- Problems to work on -
a) In the link prediction thread, what should be used to determine the score threshold for node pairs?
b) Echo the stretch of the link prediction thread from "For link prediction" through "the trained model.".

- Selected extract -
=== Begin Enclosure ===
For link prediction inference, how can I score every pair of nodes from new unseen graphs with no positive edges?

Based on your example, your unseen new graphs don’t have edges of edge type link1 and link3. However, they do have edges of edge type link2. I assume edges of link2 participate in message passing during training. In that case, you can still apply the trained model.

As you said, you can score each pair of nodes after the RGCN computes the node representations and take node pairs that exceed a score threshold. You will need to determine the threshold based on a held-out validation set. In other words, use a set of graphs with edges of type link1 and link3 unseen during training as the validation set to determine the threshold.

Thank you so much.

Right now I wasnt trainining the model on this link, so I understand I must do the training loop for the 3 links, instead of just the 2 im predicting? If I dont do this I cant inference the other two?

Could you help me please with the code to do that score of every pair of nodes? Could it be done with an inference function?

Thank you again.

Right now I wasnt trainining the model on this link, so I understand I must do the training loop for the 3 links, instead of just the 2 im predicting? If I dont do this I cant inference the other two?

Since your training graphs have edges of all types, I assume you can train your model to predict edges of all types?
=== End Enclosure ===
- Material provided -
=== Begin Enclosure ===
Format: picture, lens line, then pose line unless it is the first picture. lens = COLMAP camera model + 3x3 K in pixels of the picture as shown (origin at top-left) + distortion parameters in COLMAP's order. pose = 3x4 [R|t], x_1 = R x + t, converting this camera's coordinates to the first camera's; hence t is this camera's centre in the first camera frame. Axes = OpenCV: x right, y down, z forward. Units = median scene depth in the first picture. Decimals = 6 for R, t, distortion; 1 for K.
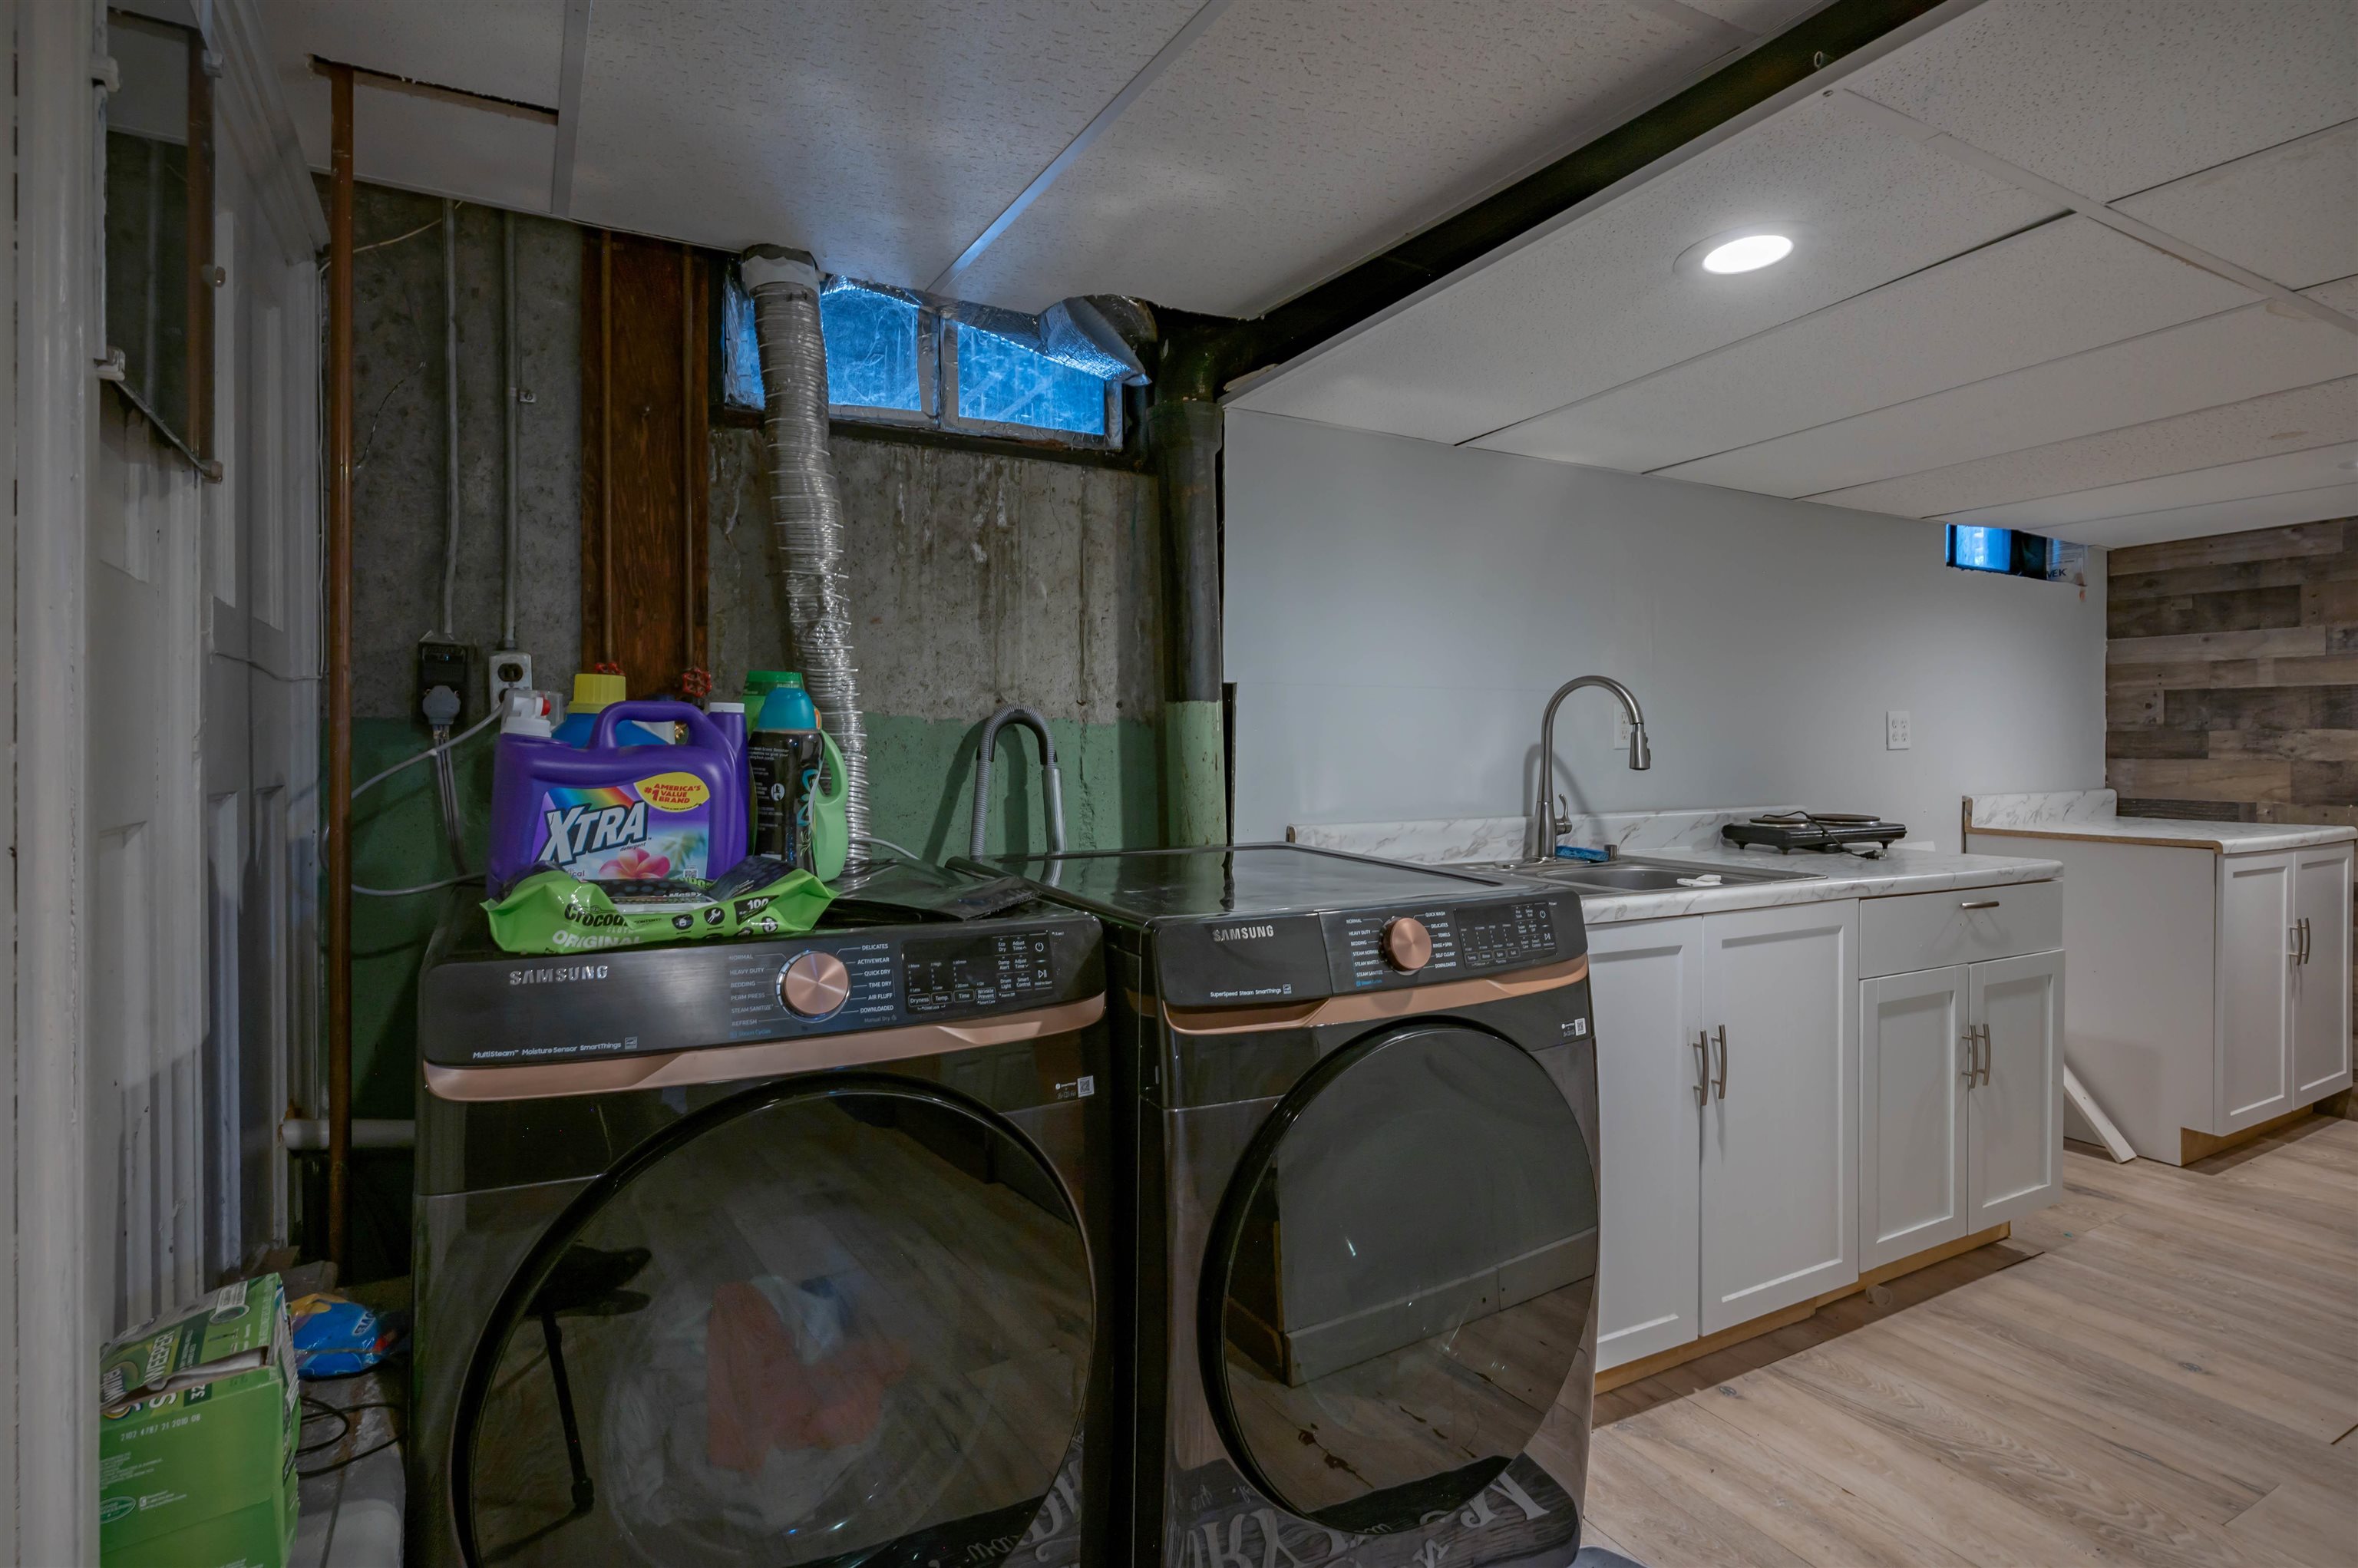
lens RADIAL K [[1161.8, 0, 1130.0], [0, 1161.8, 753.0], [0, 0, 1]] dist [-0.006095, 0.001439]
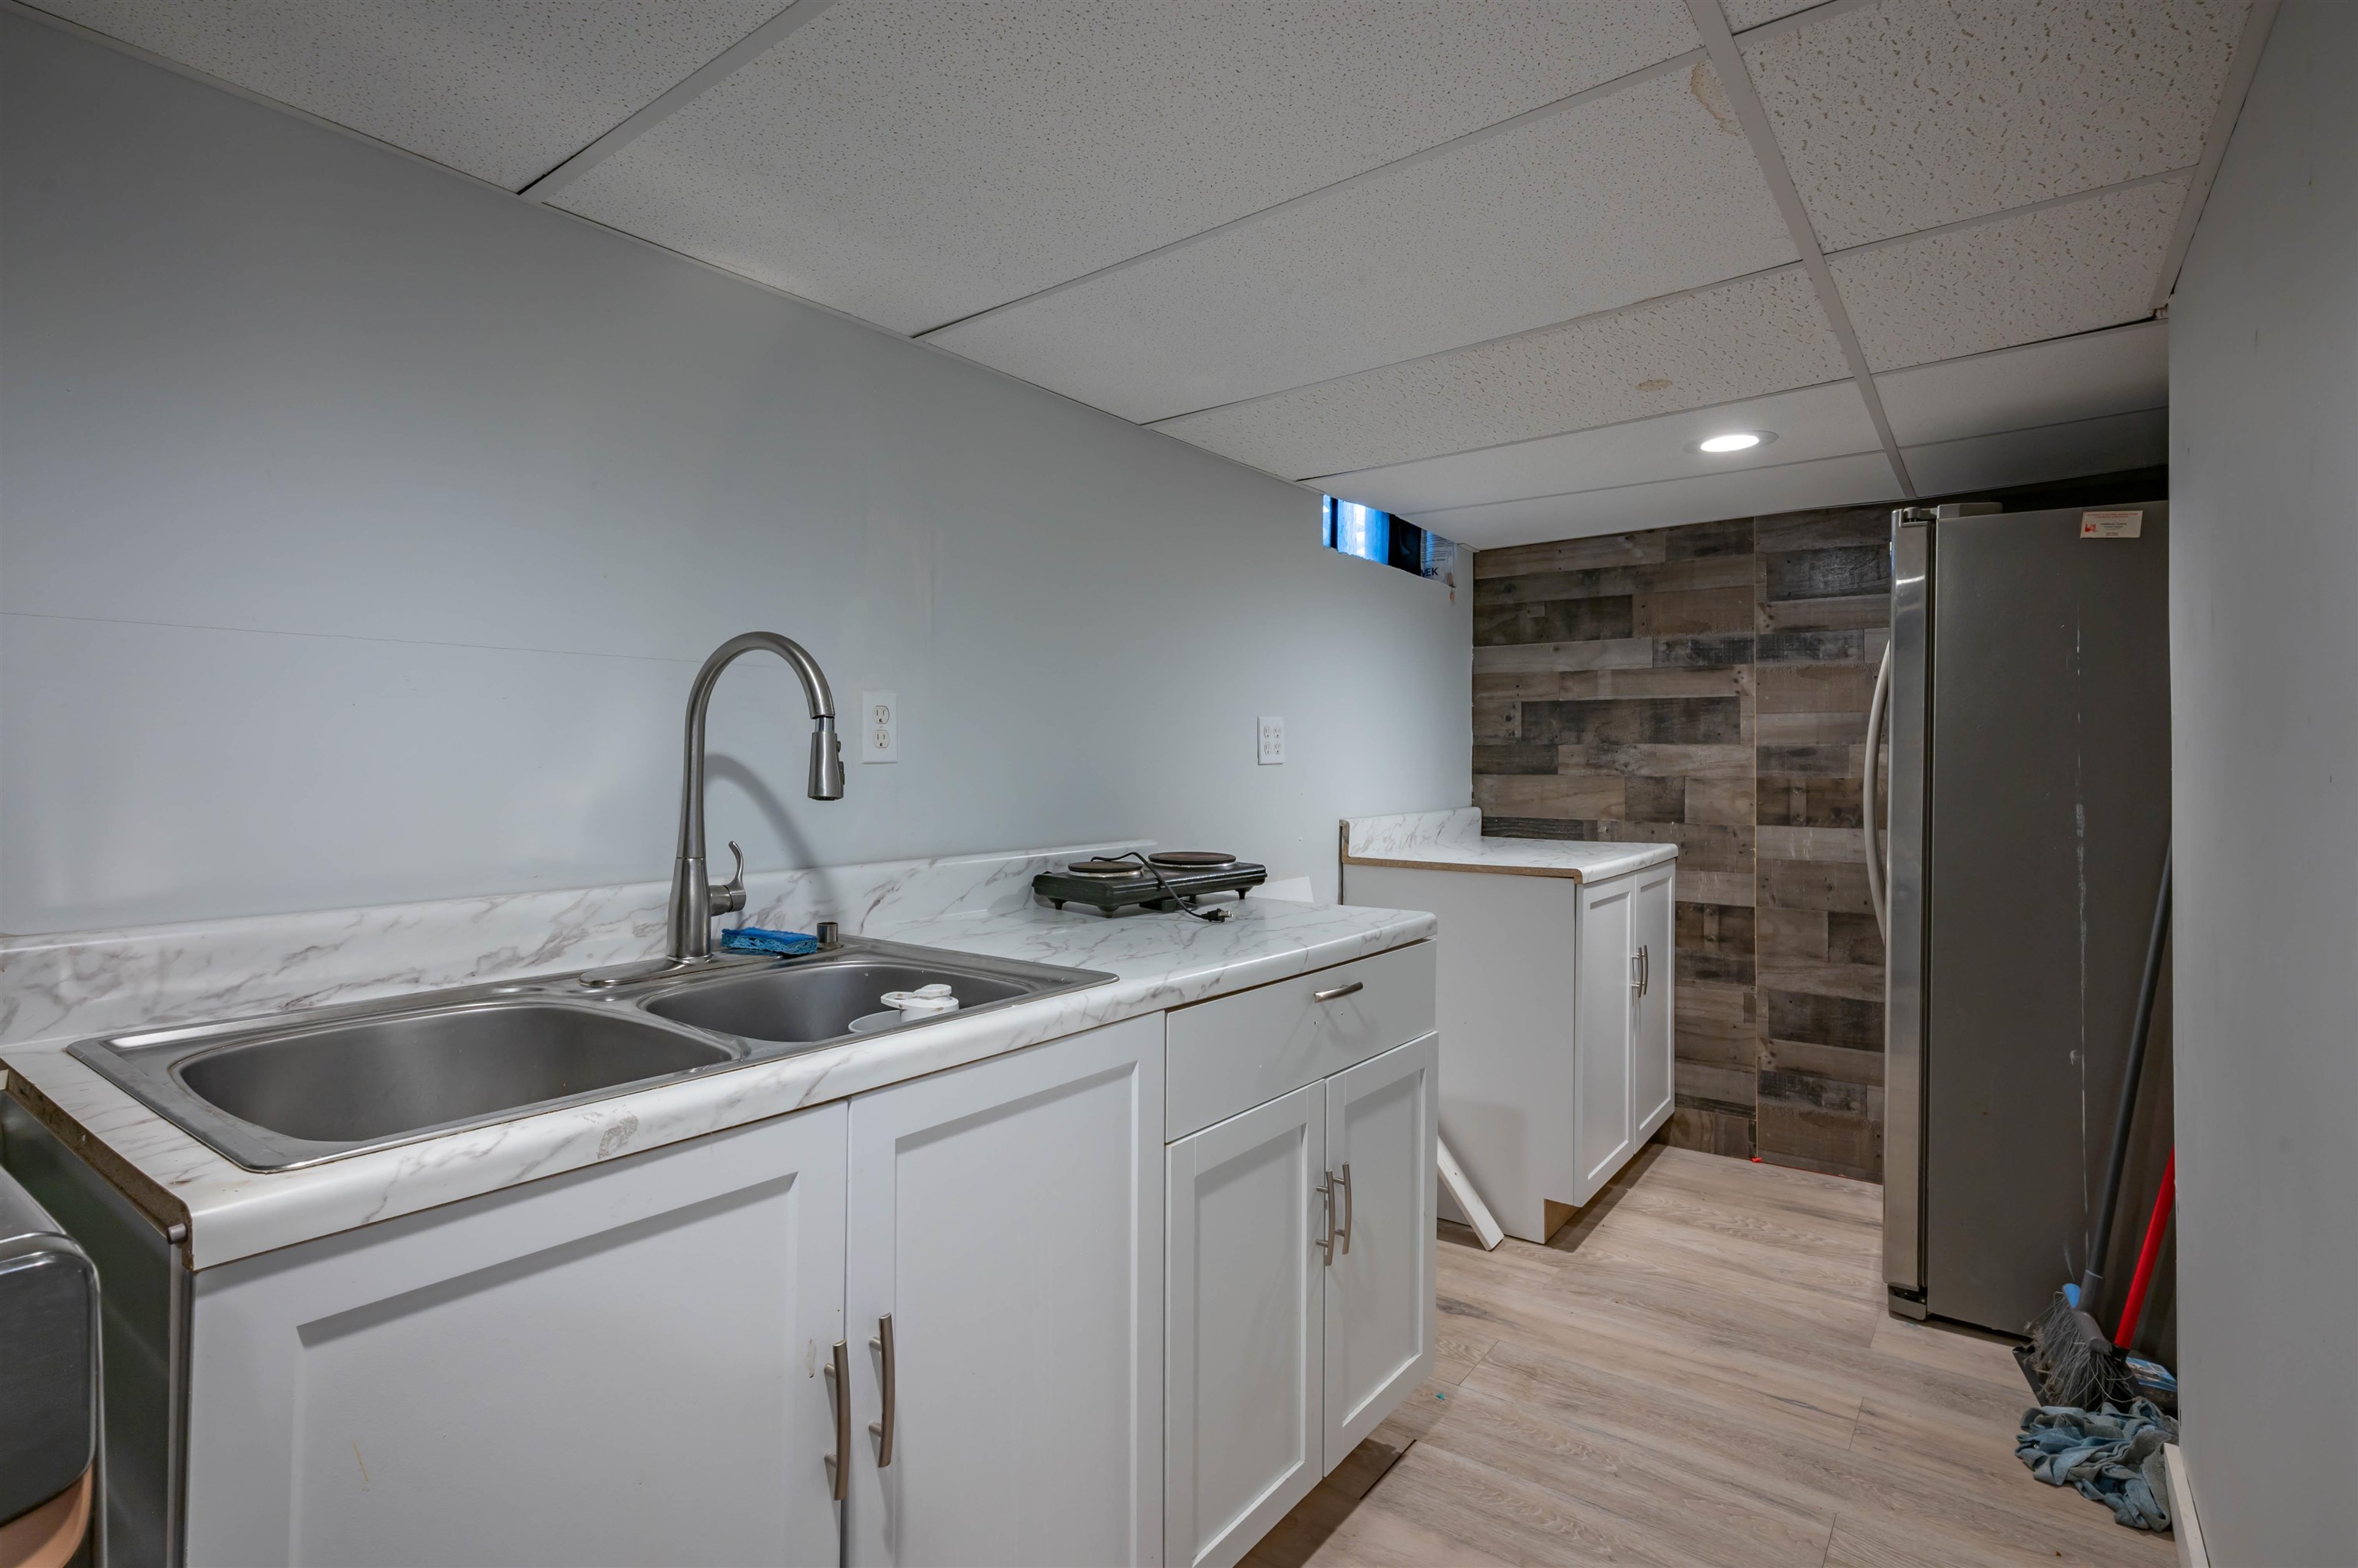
=== End Enclosure ===
- Solutions for each task -
a) A held-out validation set, meaning a set of graphs with edges of type link1 and link3 that were unseen during training.

b)
For link prediction inference, how can I score every pair of nodes from new unseen graphs with no positive edges?

Based on your example, your unseen new graphs don’t have edges of edge type link1 and link3. However, they do have edges of edge type link2. I assume edges of link2 participate in message passing during training. In that case, you can still apply the trained model.